Your answer must be every line of the data that holds the string "dose".

Input: Begin

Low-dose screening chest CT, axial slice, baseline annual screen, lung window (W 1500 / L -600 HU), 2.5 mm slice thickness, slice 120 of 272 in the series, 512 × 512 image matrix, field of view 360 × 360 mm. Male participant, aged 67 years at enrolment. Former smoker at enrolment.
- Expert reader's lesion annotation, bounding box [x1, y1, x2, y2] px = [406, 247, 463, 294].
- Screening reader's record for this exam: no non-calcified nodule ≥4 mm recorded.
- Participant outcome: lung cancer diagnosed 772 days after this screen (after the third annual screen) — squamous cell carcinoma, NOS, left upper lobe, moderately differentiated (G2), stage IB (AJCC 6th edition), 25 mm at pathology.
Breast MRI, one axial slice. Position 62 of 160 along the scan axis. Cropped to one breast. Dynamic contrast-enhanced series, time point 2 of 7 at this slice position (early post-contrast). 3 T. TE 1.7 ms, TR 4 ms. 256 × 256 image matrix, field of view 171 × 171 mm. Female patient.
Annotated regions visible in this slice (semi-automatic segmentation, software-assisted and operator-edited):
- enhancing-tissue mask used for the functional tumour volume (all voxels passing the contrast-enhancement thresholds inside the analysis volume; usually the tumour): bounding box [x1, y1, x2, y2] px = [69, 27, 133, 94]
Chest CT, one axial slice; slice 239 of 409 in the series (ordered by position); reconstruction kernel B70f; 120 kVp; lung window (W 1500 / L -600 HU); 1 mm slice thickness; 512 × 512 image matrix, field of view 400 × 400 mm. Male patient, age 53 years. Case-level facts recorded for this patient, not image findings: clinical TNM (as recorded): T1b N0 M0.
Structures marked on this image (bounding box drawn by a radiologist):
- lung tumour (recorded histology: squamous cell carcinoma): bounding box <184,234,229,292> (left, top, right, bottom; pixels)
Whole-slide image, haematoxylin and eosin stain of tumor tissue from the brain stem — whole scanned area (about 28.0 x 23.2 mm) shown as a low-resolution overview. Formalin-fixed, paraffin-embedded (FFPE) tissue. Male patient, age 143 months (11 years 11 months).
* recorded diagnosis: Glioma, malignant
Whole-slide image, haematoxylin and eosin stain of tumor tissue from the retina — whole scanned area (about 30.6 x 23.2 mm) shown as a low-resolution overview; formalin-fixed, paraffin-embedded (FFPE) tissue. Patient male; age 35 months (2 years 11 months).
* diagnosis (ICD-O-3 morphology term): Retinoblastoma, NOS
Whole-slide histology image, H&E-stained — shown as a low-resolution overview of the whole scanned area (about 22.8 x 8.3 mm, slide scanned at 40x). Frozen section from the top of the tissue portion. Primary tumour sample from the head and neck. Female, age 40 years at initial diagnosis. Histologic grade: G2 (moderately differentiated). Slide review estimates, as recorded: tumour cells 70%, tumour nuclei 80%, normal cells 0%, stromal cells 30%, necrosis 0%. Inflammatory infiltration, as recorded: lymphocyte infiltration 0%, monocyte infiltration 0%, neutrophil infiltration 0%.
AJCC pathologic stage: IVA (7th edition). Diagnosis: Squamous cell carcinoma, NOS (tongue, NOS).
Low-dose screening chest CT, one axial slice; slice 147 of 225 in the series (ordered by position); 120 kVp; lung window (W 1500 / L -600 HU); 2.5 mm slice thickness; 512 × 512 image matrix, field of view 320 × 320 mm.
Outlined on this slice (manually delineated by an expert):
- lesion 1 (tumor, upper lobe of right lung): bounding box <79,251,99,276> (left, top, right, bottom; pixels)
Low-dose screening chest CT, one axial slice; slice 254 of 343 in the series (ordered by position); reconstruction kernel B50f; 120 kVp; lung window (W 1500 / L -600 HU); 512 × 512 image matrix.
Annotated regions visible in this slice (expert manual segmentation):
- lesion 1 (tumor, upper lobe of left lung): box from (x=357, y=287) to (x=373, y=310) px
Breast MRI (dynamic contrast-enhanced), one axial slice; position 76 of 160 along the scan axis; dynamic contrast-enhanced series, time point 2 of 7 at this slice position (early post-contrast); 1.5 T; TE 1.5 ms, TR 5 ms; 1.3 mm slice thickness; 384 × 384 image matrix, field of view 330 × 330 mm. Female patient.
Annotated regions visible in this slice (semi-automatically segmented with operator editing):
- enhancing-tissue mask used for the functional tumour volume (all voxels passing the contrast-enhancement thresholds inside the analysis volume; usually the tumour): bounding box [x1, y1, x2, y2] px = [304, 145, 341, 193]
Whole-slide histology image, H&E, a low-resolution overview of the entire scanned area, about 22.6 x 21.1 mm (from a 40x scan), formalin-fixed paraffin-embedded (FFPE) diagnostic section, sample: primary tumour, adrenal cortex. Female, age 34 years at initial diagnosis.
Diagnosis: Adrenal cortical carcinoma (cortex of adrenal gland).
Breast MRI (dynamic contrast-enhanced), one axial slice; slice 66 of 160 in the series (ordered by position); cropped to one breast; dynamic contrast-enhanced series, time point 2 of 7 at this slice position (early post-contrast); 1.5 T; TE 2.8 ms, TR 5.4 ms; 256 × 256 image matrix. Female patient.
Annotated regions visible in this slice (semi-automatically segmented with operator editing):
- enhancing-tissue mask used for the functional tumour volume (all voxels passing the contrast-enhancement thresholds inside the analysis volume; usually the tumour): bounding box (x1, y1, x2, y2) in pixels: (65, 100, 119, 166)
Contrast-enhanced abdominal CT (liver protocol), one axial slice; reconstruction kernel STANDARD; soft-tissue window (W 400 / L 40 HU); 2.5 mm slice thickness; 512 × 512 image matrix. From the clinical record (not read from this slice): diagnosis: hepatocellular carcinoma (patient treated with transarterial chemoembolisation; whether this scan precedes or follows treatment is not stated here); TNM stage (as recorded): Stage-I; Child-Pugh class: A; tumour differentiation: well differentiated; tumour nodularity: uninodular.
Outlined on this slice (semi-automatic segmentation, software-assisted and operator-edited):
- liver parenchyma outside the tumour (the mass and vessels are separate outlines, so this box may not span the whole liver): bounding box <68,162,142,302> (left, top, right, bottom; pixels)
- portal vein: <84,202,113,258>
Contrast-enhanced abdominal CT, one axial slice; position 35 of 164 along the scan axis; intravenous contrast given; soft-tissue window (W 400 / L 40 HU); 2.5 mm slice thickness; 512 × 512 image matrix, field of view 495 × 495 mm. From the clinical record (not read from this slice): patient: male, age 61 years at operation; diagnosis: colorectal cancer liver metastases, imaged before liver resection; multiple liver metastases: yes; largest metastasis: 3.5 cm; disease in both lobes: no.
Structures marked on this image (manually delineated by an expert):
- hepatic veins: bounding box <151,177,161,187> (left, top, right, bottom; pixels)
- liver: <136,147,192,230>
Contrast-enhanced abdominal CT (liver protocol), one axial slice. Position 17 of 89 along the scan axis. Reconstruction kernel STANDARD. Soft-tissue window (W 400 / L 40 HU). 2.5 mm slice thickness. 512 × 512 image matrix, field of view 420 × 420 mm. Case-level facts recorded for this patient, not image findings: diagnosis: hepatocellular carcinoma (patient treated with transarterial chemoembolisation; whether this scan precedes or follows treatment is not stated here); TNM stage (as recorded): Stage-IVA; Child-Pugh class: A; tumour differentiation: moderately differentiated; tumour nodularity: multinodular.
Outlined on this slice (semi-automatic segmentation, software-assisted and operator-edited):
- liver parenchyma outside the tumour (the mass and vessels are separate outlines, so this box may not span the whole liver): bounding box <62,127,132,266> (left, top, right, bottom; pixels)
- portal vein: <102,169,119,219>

Input: End

(Reply to the exercise):
Low-dose screening chest CT, axial slice, baseline annual screen, lung window (W 1500 / L -600 HU), 2.5 mm slice thickness, slice 120 of 272 in the series, 512 × 512 image matrix, field of view 360 × 360 mm. Male participant, aged 67 years at enrolment. Former smoker at enrolment.
Low-dose screening chest CT, one axial slice; slice 147 of 225 in the series (ordered by position); 120 kVp; lung window (W 1500 / L -600 HU); 2.5 mm slice thickness; 512 × 512 image matrix, field of view 320 × 320 mm.
Low-dose screening chest CT, one axial slice; slice 254 of 343 in the series (ordered by position); reconstruction kernel B50f; 120 kVp; lung window (W 1500 / L -600 HU); 512 × 512 image matrix.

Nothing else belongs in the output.